━━━━━ Data
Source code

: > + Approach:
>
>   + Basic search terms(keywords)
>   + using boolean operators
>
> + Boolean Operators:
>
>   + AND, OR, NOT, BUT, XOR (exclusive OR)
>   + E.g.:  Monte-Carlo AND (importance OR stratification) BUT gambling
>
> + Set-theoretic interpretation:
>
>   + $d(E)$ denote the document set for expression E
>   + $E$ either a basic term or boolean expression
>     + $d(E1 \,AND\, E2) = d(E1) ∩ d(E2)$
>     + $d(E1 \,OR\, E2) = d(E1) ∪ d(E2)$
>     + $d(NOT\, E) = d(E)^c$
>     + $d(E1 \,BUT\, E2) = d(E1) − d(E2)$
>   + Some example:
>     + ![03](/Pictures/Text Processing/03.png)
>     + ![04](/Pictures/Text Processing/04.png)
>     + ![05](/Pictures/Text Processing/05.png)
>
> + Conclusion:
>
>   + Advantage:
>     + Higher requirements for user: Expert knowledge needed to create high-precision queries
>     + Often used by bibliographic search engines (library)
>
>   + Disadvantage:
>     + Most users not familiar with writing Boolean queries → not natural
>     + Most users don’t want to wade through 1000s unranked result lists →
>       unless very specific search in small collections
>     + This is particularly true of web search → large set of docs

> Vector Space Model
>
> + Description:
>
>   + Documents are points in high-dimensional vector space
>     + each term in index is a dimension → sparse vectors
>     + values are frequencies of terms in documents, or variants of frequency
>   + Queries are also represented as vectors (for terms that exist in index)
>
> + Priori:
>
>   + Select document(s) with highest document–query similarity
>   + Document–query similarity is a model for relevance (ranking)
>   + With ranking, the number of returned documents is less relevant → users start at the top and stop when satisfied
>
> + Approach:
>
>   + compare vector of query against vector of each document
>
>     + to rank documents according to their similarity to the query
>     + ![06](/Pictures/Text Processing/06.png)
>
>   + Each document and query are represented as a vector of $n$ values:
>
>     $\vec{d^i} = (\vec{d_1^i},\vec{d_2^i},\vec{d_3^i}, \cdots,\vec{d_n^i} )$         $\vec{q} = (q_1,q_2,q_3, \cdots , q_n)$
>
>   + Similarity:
━━━━━━━━━━
### Required work
Every line of the listing must be transcribed exactly.

### Response to this task
Source code

: > + Approach:
>
>   + Basic search terms(keywords)
>   + using boolean operators
>
> + Boolean Operators:
>
>   + AND, OR, NOT, BUT, XOR (exclusive OR)
>   + E.g.:  Monte-Carlo AND (importance OR stratification) BUT gambling
>
> + Set-theoretic interpretation:
>
>   + $d(E)$ denote the document set for expression E
>   + $E$ either a basic term or boolean expression
>     + $d(E1 \,AND\, E2) = d(E1) ∩ d(E2)$
>     + $d(E1 \,OR\, E2) = d(E1) ∪ d(E2)$
>     + $d(NOT\, E) = d(E)^c$
>     + $d(E1 \,BUT\, E2) = d(E1) − d(E2)$
>   + Some example:
>     + ![03](/Pictures/Text Processing/03.png)
>     + ![04](/Pictures/Text Processing/04.png)
>     + ![05](/Pictures/Text Processing/05.png)
>
> + Conclusion:
>
>   + Advantage:
>     + Higher requirements for user: Expert knowledge needed to create high-precision queries
>     + Often used by bibliographic search engines (library)
>
>   + Disadvantage:
>     + Most users not familiar with writing Boolean queries → not natural
>     + Most users don’t want to wade through 1000s unranked result lists →
>       unless very specific search in small collections
>     + This is particularly true of web search → large set of docs

> Vector Space Model
>
> + Description:
>
>   + Documents are points in high-dimensional vector space
>     + each term in index is a dimension → sparse vectors
>     + values are frequencies of terms in documents, or variants of frequency
>   + Queries are also represented as vectors (for terms that exist in index)
>
> + Priori:
>
>   + Select document(s) with highest document–query similarity
>   + Document–query similarity is a model for relevance (ranking)
>   + With ranking, the number of returned documents is less relevant → users start at the top and stop when satisfied
>
> + Approach:
>
>   + compare vector of query against vector of each document
>
>     + to rank documents according to their similarity to the query
>     + ![06](/Pictures/Text Processing/06.png)
>
>   + Each document and query are represented as a vector of $n$ values:
>
>     $\vec{d^i} = (\vec{d_1^i},\vec{d_2^i},\vec{d_3^i}, \cdots,\vec{d_n^i} )$         $\vec{q} = (q_1,q_2,q_3, \cdots , q_n)$
>
>   + Similarity:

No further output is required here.